I'm trying to achieve filtering and forwarding using a rsyslog vm.
When I use
*.* @@192.168.1.100:514
It forwards all logs to that log server.
What I need to do is filter out logs that contain 'testing' and 'flow' and also prevent logs from localhost from being sent to the log server.
I have tried many ways of achieving this combination and failed. I just don't receive any logs to the destination once I use filters.
The remaining full contents of the rsyslog.conf is
# rsyslog configuration file
# For more information see /usr/share/doc/rsyslog-*/rsyslog_conf.html
# If you experience problems, see http://www.rsyslog.com/doc/troubleshoot.html
#### MODULES ####
# The imjournal module bellow is now used as a message source instead of imuxsock.
$ModLoad imuxsock # provides support for local system logging (e.g. via logger command)

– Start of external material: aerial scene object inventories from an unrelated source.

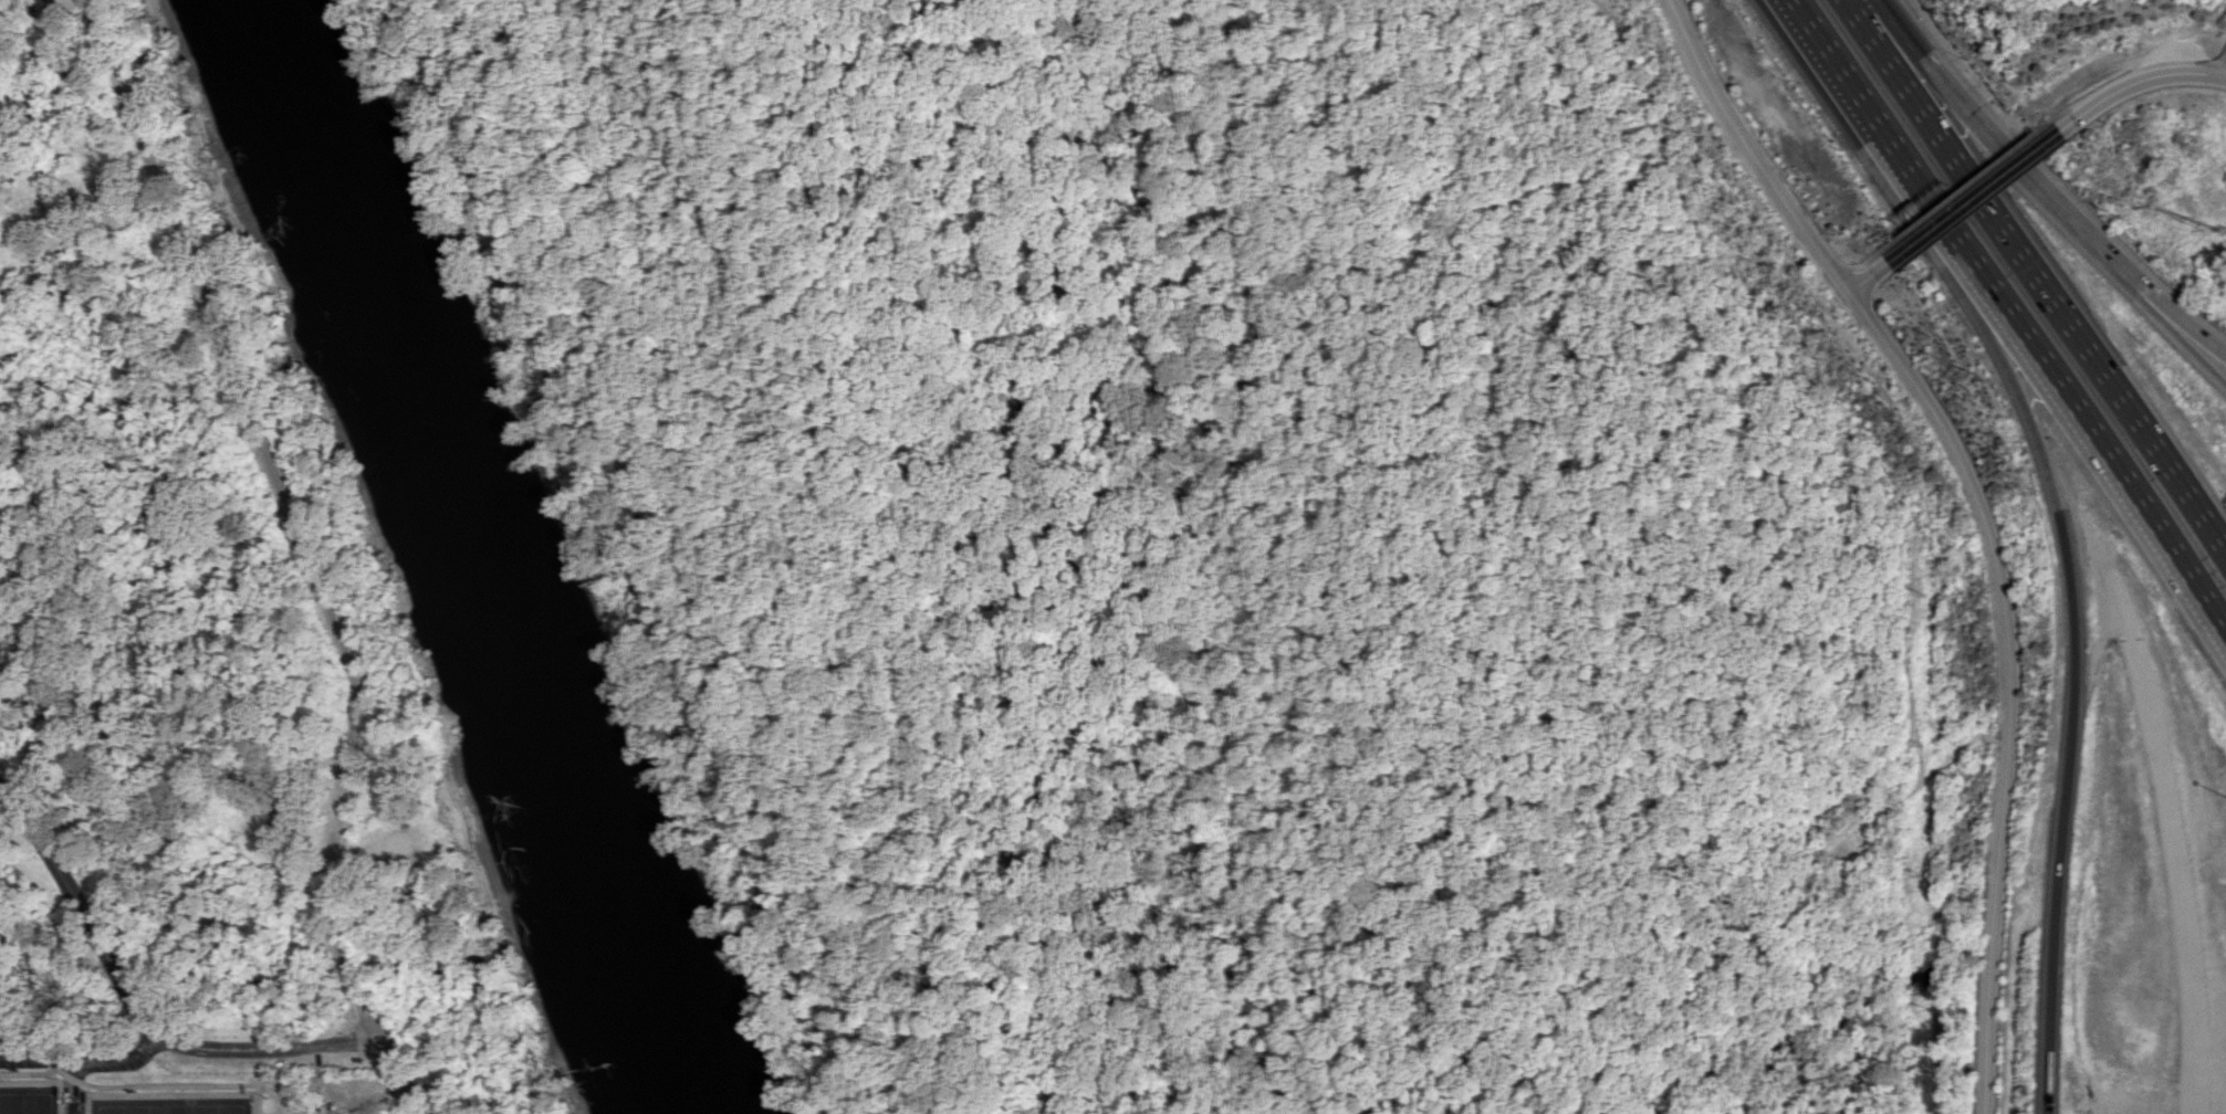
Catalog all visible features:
road: (1832, 1)
building: (26, 4)
road: (54, 9)
road: (1813, 46)
road: (2137, 83)
road: (1985, 137)
road: (1738, 150)
road: (1960, 185)
building: (103, 194)
road: (1969, 197)
road: (1691, 214)
building: (16, 218)
road: (87, 229)
road: (2029, 274)
road: (1857, 277)
road: (2179, 314)
road: (2175, 333)
road: (2036, 359)
road: (1277, 403)
road: (1197, 475)
road: (279, 492)
park: (1243, 551)
river: (482, 553)
road: (610, 558)
road: (823, 563)
road: (2104, 578)
road: (1646, 632)
road: (1465, 655)
road: (1995, 681)
road: (1971, 741)
building: (284, 795)
road: (1165, 795)
building: (397, 844)
road: (286, 852)
road: (352, 859)
road: (81, 910)
road: (1588, 936)
road: (370, 1016)
road: (266, 1045)
road: (878, 1048)
road: (83, 1060)
road: (1104, 1061)
road: (400, 1074)
road: (825, 1079)
road: (147, 1086)
park: (29, 1102)
park: (177, 1109)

$ModLoad imjournal # provides access to the systemd journal
#$ModLoad imklog # reads kernel messages (the same are read from journald)
#$ModLoad immark # provides --MARK-- message capability
# Provides UDP syslog reception
$ModLoad imudp
$UDPServerRun 514
# Provides TCP syslog reception
$ModLoad imtcp
$InputTCPServerRun 514
#### GLOBAL DIRECTIVES ####
# Where to place auxiliary files
$WorkDirectory /var/lib/rsyslog
# Use default timestamp format
$ActionFileDefaultTemplate RSYSLOG_TraditionalFileFormat
# Include all config files in /etc/rsyslog.d/
$IncludeConfig /etc/rsyslog.d/*.conf
# Turn off message reception via local log socket;
# local messages are retrieved through imjournal now.
$OmitLocalLogging on
# File to store the position in the journal
$IMJournalStateFile imjournal.state
#### RULES ####
if $msg contains 'testing' then @@192.168.1.100:514
#*.* @@192.168.1.100:514
My configuration is not working.
First off, notice that line $IncludeConfig /etc/rsyslog.d/*.conf. Basically it's saying that all .conf files will be included in that rsyslog.conf file you pasted. So rather than putting your rule at the bottom of that file, I would advise adding another file, say /etc/rsyslog.d/30-testing.conf and putting your rule there. This is more organized, and will be helpful if your syslog config grows in the future.
Other than that though, if it works without the filter, and thus ports/firewall isn't an issue, than it really should work -- your filter line looks fine. You might have already done so, but maybe try:
:msg, contains, "testing" @@192.168.1.100:514
Also, are you restarting the rsyslog service every time you change the configuration file? You may need to do so. Can you also post what version of rsyslog you're using?